■ **Brief**
Resume the text below about the RF-VIA millimeter-wave package, carrying on right after its last sentence.

The frequencies used for local multipoint distribution system (LMDS), point-to-multipoint, point-to-point radio and satellite communications fall into the 22 to 42 GHz range. This demands a high performance package, which is also low cost and suitable for assembly in high volume. Among conventional millimeter-wave packages, the metal wall package provides excellent electrical performance, such as ­1 dB (S21 ) for 90 to 100 GHz.1,2 This performance has been achieved by using material properties of ceramics in combination with package design optimization. Using this expertise, the RF-VIA™ low cost, miniature, lightweight, surface mountable package has been developed with excellent RF characteristics.


To fulfill the market requirements three objectives were followed: the package had to be a low cost solution, with easy board level mounting and high reliability (package level and board level). Figure 1 shows the structure of RF-VIA package in a lead frame. The package features surface mounting, metal die attach pad (with an optional ceramic die attach pad), hermeticity and low cost, and is supplied in the form of a leadframe strip.

To reduce the package cost, the package structure has been simplified and the package size reduced. The RF-VIA package consists of a single layer of ceramic (alumina) and metal leadframe. For devices requiring significant heat dissipation the package is offered with a metal die attach pad, such as Cu, CuW and CuMo, as shown in Figure 2. Hermeticity is achieved by using a metal lid with a AuSn solder preform. An epoxy sealed ceramic lid is available where hermeticity is not required. This package can be board-mounted just as any other surface-mount technology (SMT) components (such as capacitors, resistors and inductors), as shown in Figure 3. Table 1 lists the metal options available and their properties.

The package leadframe serves an important function in obtaining the required RF performance. A ball grid array (BGA)-type package exhibits significant performance variability at high frequencies due to the variation in ball height. In contrast, a leadframe-type package has a stable height due to the fixed leadframe thickness. Electrically, the leadframe does not add inductance in the signal path if the lead is cut close to the edge of the package body. The leadframe-type package can be effectively used in volume manufacturing because the package is supplied in strip format. This configuration allows a high degree of assembly automation.

■ **Dataset excerpt**

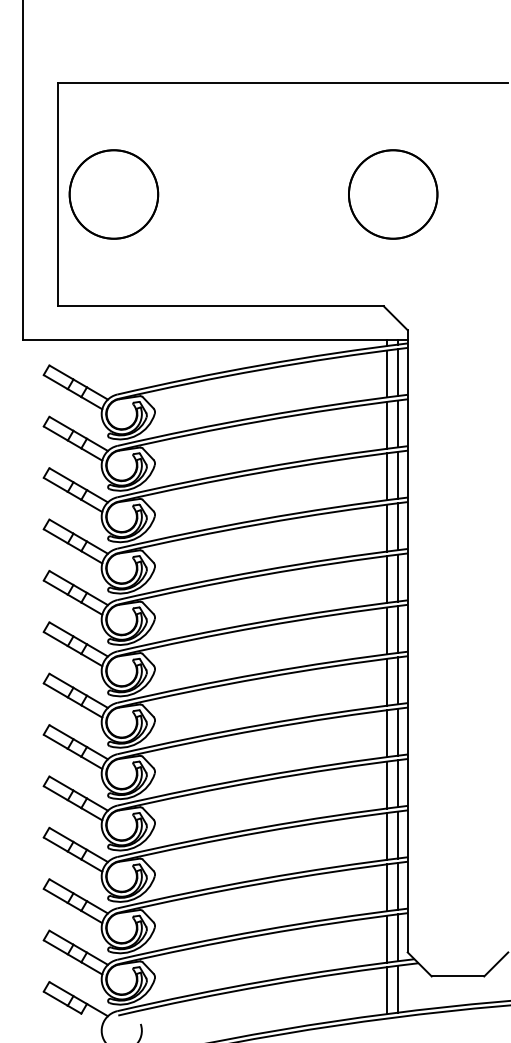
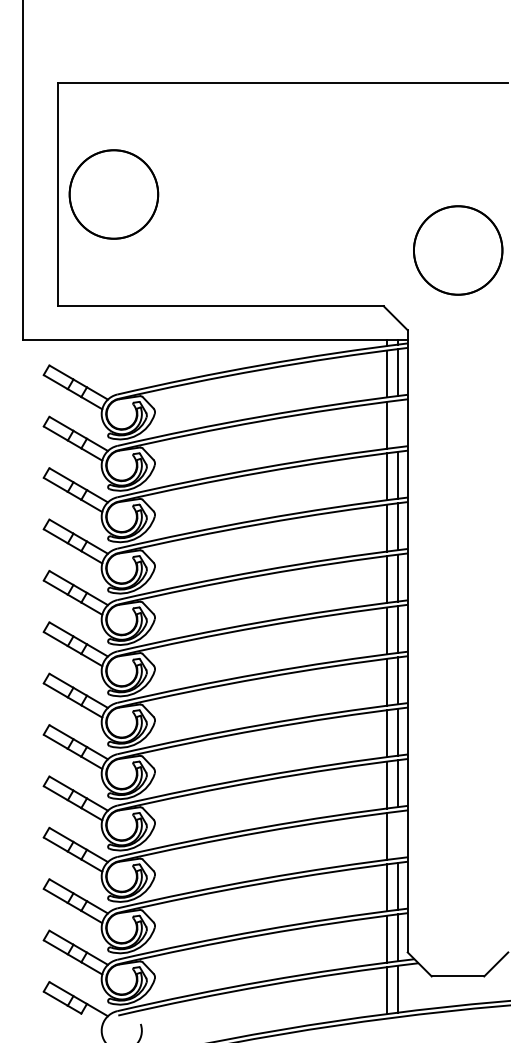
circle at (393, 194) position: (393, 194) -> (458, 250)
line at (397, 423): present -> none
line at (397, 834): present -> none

■ **Exercise output**
In conventional surface-mount packages, a device is mounted on the die attach area of the package and wire-, ribbon- or flip chip-bonded for electrical connection. The electrical signal goes through the via holes to the backside of the package for board-mounting. Measurements on this type of package show that such a package has greater than 1 dB insertion loss per port above 10 GHz due to impedance mismatch, as shown in Figure 4.

The superior performance of the RF-VIA package is due to the optimized number and locations of ground via holes around the signal trace/via hole. In addition to the impedance matching, the inductance values of the via hole and top and bottom ground layers must be optimized. This was accomplished by using the equivalent circuit shown in Figure 5.

In performing package design optimization, the following items, as shown in Figure 6, need to be considered for improvement: the gap between signal line and ground pattern (capacitance), the number of ground via holes (inductance), and the location of the signal via hole with respect to the ground via holes (impedance matching). To verify the package performance, the characteristics of two samples were measured. One of the samples has been built as a standard RF-VIA package with a through-line insert (built as a 50 Ω coplanar structure), while the other sample has been built as a test substrate (instead of a die cavity it has a 50 Ω line printed on the top layer). Figure 7 shows the design of test package and test substrate.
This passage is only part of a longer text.